In his quest to build a brand image for Twilio in the enterprise world, Lawson turned to a notably non-tech solution: a billboard on a major highway in Silicon Valley. After hiring an advertising firm that delivered disastrous results, Lawson came up with a simple tag line on his own based on TV ads he had seen for drug companies which recommended that customers “ask your doctor” before taking a certain prescription.
“It was a story written in three words,” Lawson recalled. “A lot of people took note, and it caused people to have a lot of conversations. That helped propel us in a next level of awareness.”
A better system for cloud
A chance collaboration inside another large tech company led two engineers to leave and create a business that resulted in the largest initial public offering by a software firm in U.S. history.
Benoit Dageville and Thierry Cruanes were both working at Oracle Corp. in 2012 when they became intrigued with the idea of building a new type of data warehouse system that would have cloud’s elasticity, offer superfast processing and unburden users from network management chores. Above all, it would be a lot easier to use than Hadoop.
“We really didn’t believe in Hadoop because of the complexity,” Dageville explained in a Startup Grind conversation. “The idea of Snowflake was to build a better system for the cloud.”
In building a better system, Dageville and Cruanes ended up revolutionizing the tech world in two significant ways. They showed that a pay-as-you-go, cloud-driven data warehouse could become a major success, and that a massive, highly profitable new business could be built on top of the platforms provided by large cloud providers such as AWS, Microsoft Azure and Google.

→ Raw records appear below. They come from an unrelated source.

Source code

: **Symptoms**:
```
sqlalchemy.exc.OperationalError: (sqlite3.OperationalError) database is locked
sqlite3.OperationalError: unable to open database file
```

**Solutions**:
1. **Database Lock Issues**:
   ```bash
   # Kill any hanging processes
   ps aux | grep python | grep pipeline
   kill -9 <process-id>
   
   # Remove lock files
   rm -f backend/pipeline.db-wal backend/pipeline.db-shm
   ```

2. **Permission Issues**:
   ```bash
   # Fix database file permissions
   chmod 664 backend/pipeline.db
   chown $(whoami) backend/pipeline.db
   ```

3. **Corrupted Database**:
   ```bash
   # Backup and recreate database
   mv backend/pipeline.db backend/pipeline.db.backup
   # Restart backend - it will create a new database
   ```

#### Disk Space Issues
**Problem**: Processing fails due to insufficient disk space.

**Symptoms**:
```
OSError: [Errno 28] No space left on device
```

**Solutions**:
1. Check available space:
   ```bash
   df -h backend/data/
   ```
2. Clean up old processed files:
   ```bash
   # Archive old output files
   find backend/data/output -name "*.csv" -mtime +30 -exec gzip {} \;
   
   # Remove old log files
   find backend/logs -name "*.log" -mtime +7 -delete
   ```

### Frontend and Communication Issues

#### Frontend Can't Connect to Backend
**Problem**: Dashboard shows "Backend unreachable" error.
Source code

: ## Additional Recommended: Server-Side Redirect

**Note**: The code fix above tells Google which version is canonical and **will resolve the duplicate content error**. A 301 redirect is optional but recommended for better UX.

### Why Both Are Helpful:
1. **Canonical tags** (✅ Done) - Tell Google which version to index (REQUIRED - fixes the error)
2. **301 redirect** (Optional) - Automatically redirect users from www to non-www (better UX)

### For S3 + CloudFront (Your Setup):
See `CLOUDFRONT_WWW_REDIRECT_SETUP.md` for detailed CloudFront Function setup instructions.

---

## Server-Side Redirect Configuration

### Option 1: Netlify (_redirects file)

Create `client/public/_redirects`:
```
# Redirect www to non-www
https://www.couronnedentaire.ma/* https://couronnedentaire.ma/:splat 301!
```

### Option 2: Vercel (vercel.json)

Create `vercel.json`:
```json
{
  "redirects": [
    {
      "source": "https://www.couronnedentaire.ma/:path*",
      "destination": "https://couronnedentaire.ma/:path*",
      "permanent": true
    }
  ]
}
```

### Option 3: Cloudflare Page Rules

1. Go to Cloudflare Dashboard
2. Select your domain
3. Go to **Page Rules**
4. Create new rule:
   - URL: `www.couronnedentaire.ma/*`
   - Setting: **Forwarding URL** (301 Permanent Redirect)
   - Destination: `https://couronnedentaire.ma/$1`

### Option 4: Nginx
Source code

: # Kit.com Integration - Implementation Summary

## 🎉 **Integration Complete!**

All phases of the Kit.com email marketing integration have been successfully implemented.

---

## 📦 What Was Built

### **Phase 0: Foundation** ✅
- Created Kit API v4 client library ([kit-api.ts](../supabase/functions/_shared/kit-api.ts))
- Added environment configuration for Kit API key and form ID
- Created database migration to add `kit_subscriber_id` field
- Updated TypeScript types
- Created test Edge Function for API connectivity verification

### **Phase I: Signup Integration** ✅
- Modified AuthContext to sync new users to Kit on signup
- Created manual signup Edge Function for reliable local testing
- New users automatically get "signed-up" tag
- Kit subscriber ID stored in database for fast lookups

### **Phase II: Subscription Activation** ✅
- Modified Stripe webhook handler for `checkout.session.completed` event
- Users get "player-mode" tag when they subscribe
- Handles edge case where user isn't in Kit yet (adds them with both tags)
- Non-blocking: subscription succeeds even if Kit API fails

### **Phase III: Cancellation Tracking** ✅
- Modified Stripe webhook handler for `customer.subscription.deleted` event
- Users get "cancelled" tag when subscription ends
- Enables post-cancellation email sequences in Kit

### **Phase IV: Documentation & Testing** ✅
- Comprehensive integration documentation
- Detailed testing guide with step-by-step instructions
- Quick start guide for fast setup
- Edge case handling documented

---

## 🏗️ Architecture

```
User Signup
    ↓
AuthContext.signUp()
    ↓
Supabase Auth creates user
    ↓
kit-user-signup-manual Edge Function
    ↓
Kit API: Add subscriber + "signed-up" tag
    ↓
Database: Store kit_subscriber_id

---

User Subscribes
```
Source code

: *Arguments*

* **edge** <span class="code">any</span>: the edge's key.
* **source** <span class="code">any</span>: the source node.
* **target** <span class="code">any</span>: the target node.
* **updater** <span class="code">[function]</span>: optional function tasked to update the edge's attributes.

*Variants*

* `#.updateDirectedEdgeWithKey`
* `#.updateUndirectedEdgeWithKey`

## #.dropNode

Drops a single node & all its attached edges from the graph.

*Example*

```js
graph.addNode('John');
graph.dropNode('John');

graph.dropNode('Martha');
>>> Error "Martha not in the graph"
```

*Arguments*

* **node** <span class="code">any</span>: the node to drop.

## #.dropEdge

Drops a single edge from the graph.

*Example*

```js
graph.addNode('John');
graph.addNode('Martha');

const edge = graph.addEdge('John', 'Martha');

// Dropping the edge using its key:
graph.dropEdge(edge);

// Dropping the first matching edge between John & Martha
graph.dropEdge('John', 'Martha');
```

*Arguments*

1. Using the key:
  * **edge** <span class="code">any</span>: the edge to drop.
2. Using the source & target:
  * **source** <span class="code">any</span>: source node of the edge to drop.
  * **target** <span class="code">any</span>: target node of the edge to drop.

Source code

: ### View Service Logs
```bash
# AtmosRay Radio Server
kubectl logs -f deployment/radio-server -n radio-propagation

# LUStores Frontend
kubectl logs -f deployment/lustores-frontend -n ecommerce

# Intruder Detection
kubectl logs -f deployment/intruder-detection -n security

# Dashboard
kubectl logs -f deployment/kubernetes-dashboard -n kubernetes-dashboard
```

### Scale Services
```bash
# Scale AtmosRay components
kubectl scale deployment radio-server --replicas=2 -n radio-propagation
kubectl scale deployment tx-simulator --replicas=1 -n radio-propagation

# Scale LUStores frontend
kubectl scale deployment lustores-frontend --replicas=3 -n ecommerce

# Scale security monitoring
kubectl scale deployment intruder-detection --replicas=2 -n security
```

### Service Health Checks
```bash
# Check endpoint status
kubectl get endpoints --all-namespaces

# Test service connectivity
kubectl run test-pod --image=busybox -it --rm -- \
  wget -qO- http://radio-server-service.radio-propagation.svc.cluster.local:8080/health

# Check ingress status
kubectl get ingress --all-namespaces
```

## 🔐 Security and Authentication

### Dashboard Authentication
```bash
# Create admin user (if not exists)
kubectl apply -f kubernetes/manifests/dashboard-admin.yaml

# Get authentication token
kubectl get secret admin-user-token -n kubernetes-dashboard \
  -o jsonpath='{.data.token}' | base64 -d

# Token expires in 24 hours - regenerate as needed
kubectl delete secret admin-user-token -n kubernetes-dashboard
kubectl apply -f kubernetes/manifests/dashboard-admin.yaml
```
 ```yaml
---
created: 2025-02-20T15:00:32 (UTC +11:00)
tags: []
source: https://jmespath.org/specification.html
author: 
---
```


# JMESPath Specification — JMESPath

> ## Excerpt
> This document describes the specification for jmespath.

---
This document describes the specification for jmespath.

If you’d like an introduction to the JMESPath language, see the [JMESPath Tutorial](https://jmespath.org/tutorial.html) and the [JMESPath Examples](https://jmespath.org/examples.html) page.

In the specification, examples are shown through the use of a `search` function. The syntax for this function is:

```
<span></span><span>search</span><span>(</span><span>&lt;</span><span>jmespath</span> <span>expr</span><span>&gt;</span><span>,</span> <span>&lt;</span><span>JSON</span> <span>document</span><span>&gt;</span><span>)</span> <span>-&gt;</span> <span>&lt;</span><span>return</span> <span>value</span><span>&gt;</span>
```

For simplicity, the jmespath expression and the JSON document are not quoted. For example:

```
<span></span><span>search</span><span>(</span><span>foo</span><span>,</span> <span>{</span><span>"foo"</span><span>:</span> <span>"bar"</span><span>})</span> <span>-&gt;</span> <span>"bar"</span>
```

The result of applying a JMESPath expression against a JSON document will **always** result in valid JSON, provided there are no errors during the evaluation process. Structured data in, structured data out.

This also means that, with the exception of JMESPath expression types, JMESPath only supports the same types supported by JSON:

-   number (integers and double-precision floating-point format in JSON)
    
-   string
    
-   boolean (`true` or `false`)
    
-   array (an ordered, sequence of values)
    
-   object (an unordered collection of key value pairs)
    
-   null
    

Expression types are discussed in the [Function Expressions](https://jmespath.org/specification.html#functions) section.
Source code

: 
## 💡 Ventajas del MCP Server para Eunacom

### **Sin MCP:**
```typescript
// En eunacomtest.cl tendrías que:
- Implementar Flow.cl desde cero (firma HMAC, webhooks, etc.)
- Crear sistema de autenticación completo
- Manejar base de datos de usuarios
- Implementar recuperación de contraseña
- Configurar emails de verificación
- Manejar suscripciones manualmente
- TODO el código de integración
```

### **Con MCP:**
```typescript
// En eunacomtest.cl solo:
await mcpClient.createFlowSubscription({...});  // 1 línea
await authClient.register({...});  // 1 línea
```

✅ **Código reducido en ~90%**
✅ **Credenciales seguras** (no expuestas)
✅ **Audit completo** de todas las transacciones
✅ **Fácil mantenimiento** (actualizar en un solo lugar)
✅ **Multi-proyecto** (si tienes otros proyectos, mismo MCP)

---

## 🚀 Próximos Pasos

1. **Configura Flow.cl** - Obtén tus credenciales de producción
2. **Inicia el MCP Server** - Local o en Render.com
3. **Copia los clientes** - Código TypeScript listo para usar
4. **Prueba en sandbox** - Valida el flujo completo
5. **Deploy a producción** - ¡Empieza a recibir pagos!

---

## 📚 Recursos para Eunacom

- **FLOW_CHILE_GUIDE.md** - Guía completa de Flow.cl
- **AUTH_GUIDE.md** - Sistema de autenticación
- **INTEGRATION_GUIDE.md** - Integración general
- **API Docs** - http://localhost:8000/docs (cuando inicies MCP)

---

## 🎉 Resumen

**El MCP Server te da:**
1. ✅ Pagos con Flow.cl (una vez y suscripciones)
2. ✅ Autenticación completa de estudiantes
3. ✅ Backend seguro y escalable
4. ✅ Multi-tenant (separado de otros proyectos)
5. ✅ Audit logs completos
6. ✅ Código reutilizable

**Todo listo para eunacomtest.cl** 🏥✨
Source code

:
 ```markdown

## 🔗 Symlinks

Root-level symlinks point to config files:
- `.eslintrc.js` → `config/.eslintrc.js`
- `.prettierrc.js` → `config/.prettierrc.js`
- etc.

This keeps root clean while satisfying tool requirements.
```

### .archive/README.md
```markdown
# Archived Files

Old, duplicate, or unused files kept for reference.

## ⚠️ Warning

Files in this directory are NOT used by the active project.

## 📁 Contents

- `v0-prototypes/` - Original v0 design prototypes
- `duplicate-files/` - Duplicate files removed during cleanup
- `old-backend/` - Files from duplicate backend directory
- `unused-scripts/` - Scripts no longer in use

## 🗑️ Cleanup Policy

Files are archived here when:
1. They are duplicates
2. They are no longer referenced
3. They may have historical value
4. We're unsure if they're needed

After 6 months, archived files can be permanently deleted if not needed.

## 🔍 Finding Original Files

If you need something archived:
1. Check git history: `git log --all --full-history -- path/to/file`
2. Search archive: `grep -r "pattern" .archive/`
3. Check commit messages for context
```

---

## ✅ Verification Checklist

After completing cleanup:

Mindful that what’s past is prologue, many of the co-founders of tech companies can’t resist taking an occasional look at what might be coming next.
Dageville is reluctant to predict Snowflake’s future, but he does see the evolution of an even larger role for the data-centric firm.
“The world is moving to the cloud and software as a service, we are all running in the same datacenter,” Snowflake’s co-founder said. “Our vision for the data cloud is to be one single cloud system for the world.”
Twilio has emerged as a prominent example of public companies which have boomed during the pandemic, rising in valuation from $10 billion last March to more than $60 billion today. For its co-founder, continued success will depend on the company’s ability to retain its developer-focused startup mentality.
“What can I do with this code to make someone’s life easier?” Lawson asked. “Our goal is to continually recreate that startup experience. You can execute really quickly and with urgency.”
“For five years, I’ve been thinking that audio is definitely a big part of the future,” Stone said. “I just want to be able to talk in my normal everyday way of talking and have the computer just get it. I feel like there is definitely is something there.”